Five academics who spoke to TODAY Online recently about the issues they faced at the National University of Singapore (NUS) and Nanyang Technological University (NTU) have said that they are standing by the comments that was published in a recent article.
The article, entitled “Opaque policies, fixation with KPIs, rankings: Why arts and humanities academics quit NUS, NTU”, was taken down on 10 Jan – four days after it was published on 6 Jan. TODAY later explained that “The article was taken down on 10 Jan as it is the subject of a legal challenge and our lawyers are looking into the matter.”
NUS appears to be the party behind the legal challenge TODAY is facing. An NUS spokesman confirmed to a local publication yesterday that it found the TODAY article contentious since it “affected the reputation” of NUS and that the school is “seeking legal advice regarding these allegations”:
“The Today article that was published on Jan. 6, 2019 fell significantly short of our expectations. It also did not adequately represent NUS’ position on the matter, although our clarification was sought.
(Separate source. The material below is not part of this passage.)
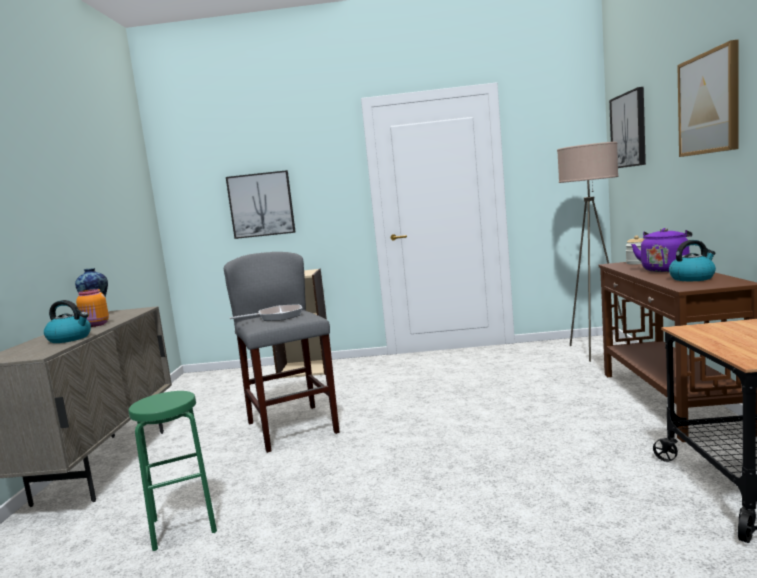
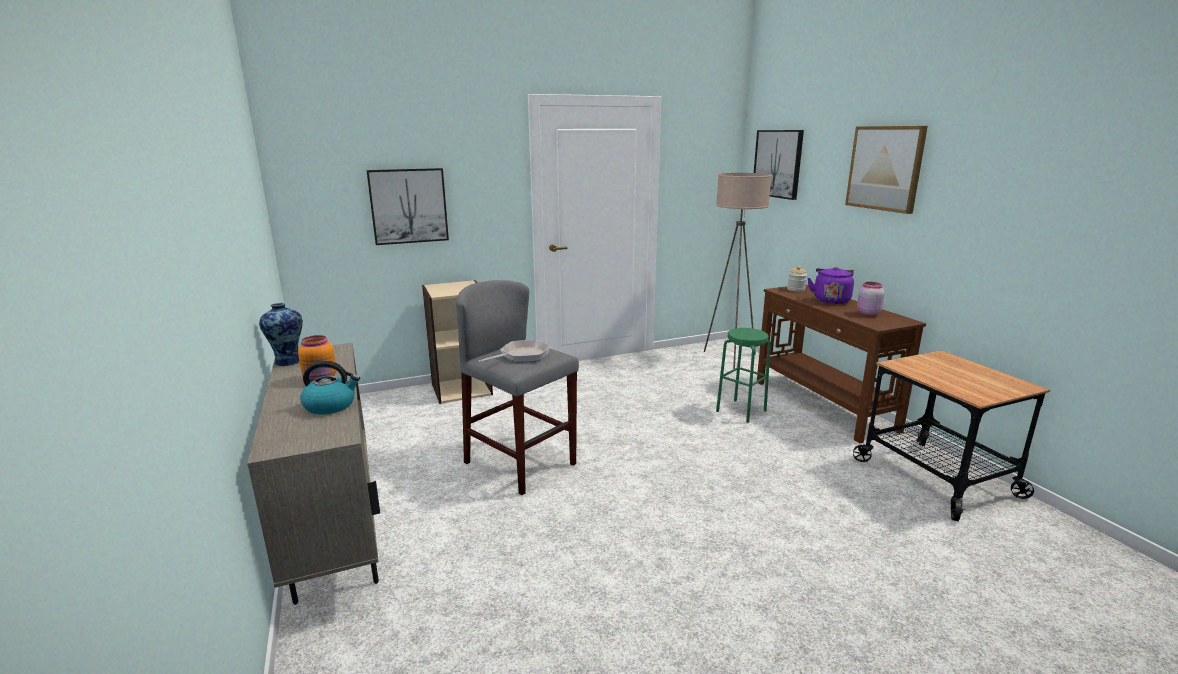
camera: 25 degrees left, 10 degrees up
(183, 526) = (518, 590): green stool -> green stool (741, 411)
(692, 278) = (867, 313): kettle -> pink jar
“The article has unfairly affected the reputation and standing of NUS locally and internationally. It affects not just the institution, but also serving academics and students. Hence, NUS is seeking legal advice regarding these allegations.”
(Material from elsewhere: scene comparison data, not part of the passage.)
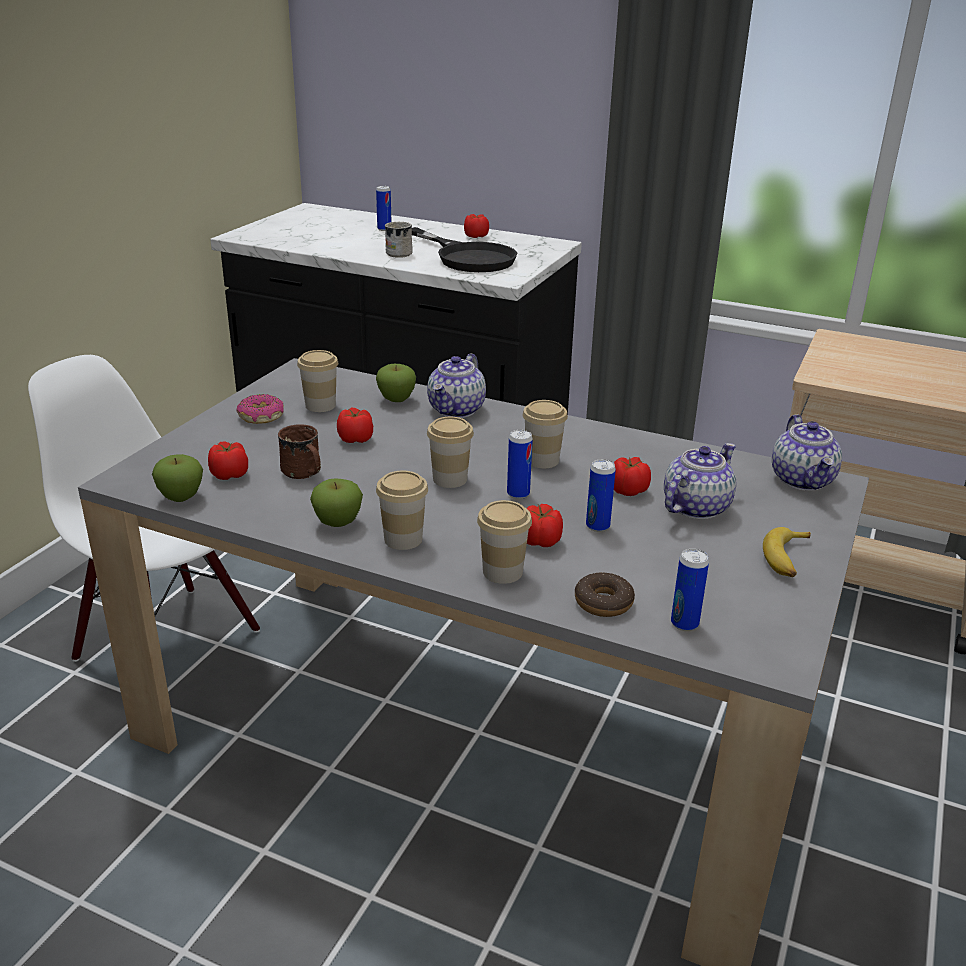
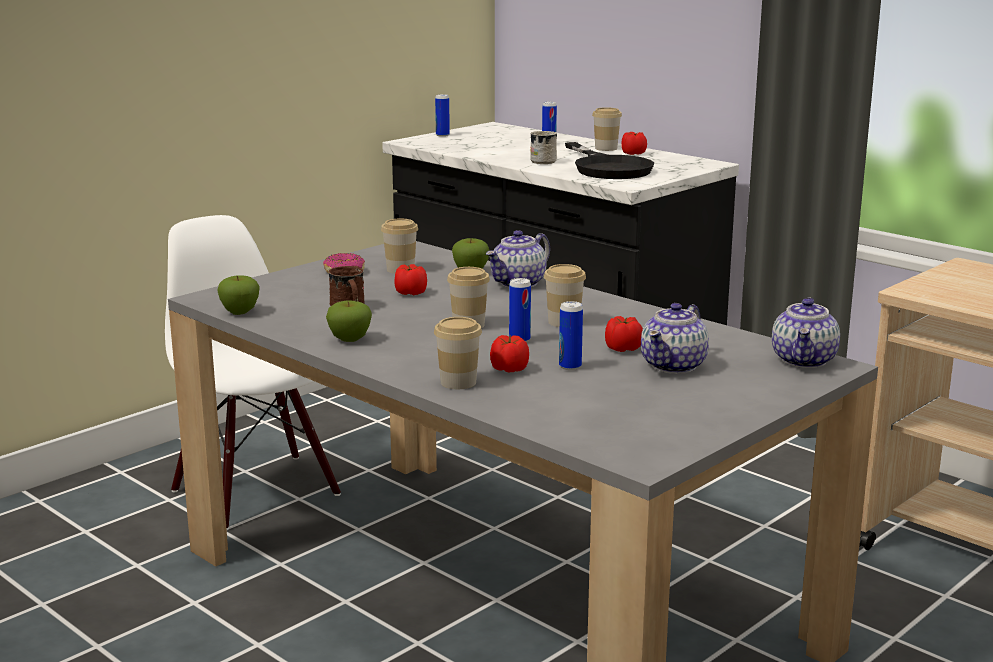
camera: 20 degrees right, 10 degrees down
(229, 474) = (288, 303): tomato -> none
(403, 539) = (394, 355): cup -> cup (606, 148)
(603, 602) = (526, 410): donut -> none
(684, 624) = (583, 430): can -> can (442, 135)
(695, 507) = (674, 365): teapot -> teapot turned 150 degrees clockwise
(787, 559) = (725, 406): banana -> none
In an attempt to explain the high turnover rate of academics at NUS and NTU, the TODAY article had interviewed about 10 academics who have either left or are in the process of leaving the top local schools. Five of these 10 academics were quoted publicly while the remaining academics were unnamed.
TODAY suggested that opaque tenure and promotion policies, resistance to innovation, the overemphasis on research publishing over teaching and a “warped” notion of institutional excellence as the reasons why academics have left the two schools, even when they are awarded tenure.
The MediaCorp publication added in the article that both NUS and NTU told them that turnover rate at the affected faculties were not high and that the schools did not provide any numbers.
The five academics who were named in the article have since released a statement saying that they stand by the comments they made to TODAY.
Noting that they are unaware of any other such incident where a university has reacted the way NUS did to media reporting of faculty opinions, the professors said: “As academics with collective experience in many countries besides Singapore, we believe that freedom of expression and active public debate are foundational to scholarly excellence and the advancement of human knowledge.”
The five academics, John DiMoia, Axel Gelfert, Andrew Quitmeyer, Woo Jun Jie, and Linda Lim, said:
An NUS spokesman has since responded to the academics’ statement. In a response to the national broadsheet, the spokesman said:
“NUS upholds the principles of academic freedom and open inquiry, which are central to our culture of academic excellence and continual improvement…
“Therefore the university also wishes that any article about us published in our mainstream media should be impartial and factually accurate, so that the public can come to its own conclusions in a fair and objective manner.”